Jack Devine is a veteran of the Central Intelligence Agency (CIA) and a founding partner and President of The Arkin Group LLC.

==Biography==
Devine's career at the CIA spanned from the late 1960s to the early 1990s, including the fall of President Salvador Allende in Chile in 1973, the Iran–Contra affair in the mid-1980s, and the fight to push the Soviets out of Afghanistan in the late 1980s. Devine retired after serving as both the acting director and associate director of the CIA's operations outside the United States, a capacity in which he had supervisory authority over thousands of CIA employees involved in sensitive missions throughout the world, as well as Acting Deputy Director of Operations from May 3, 1995, to July 18, 1995.

Devine joined the CIA in 1967, after his wife gave him a book about the CIA and its role in U.S. national security. Devine completed his training at "the Farm" and various other espionage and paramilitary courses. In his first Headquarters assignment he spent time as a "documents analyst" where he shared close quarters with Aldrich "Rick" Ames, who later became a spy for the Soviet Union. Ames would later reemerge as an employee and suspect in the hunt for a mole within the Agency.

His first overseas assignment was to Santiago, Chile in August, 1971. Devine learned the ins and outs of recruiting sources and running covert action operations in the time before the 1973 Chilean coup d'état.

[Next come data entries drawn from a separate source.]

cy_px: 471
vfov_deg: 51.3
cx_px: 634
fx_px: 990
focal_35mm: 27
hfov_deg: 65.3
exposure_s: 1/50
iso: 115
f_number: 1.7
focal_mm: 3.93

His service on the Afghan Task Force was perhaps the pinnacle of his varied career, and put him at the head of the largest covert action campaign of the Cold War. Devine replaced Gust Avrakotos, the chief of the South Asia Operations Group portrayed by actor Philip Seymour Hoffman in the 2007 film, Charlie Wilson's War, and inherited a program funneling hundreds of millions of dollars to the Afghan mujahideen. It was under Devine that the CIA ramped up threefold support to the mujahideen and made the critical decision to provide them with U.S.-made Stinger anti-aircraft missiles, a move that would ultimately shift the course of the war and force a Soviet retreat. By the time Devine left the Task Force for an assignment as Chief of Station in Rome, the war was winding down.

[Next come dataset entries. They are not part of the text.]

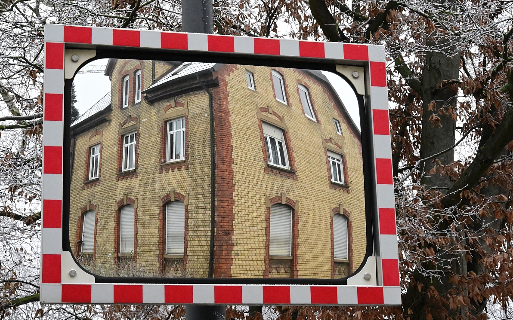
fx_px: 1091
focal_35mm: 78
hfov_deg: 26.5
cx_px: 257
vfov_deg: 16.7
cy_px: 164
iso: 14400
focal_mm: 76
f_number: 36
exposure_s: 1/200
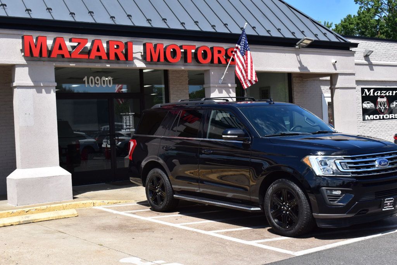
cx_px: 198
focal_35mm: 51
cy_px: 132
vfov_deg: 26.5
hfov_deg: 38.9
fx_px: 562
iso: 400
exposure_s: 1/500
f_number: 11
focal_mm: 34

Devine would go on to run the Counter Narcotics Center and Latin America Division at CIA in the 1990s, and helped oversee the operation that captured Pablo Escobar in 1993. He also served as the head of the division during the military intervention in Haiti in the early 1990s, and was later promoted to associate director and acting director of Operations as well as serving as Acting Deputy Director of Operations from May 3, 1995, to July 18, 1995. Devine retired from CIA in 1999, after 32 years, and joined the private sector where he joined forces with New York litigation attorney Stanley Arkin. Together they have provided high-end consulting services along with sophisticated international intelligence and investigative services for the last 23 years.

Devine is the recipient of the Agency's Distinguished Intelligence Medal and several meritorious awards. He is a recognized expert in intelligence matters and has written op-eds and articles for The Washington Post, The Financial Times, The Miami Herald and The World Policy Journal. He has also made guest appearances on CBS, NBC, MSNBC, Fox News, as well as the History and Discovery channels, PBS and ABC Radio. On June 13, 2014, speaking in McLean, VA to former intelligence officers he predicted the likely partition of Iraq and further troubles in Afghanistan and Ukraine.

Devine resides in New York City and is a member of the Council on Foreign Relations.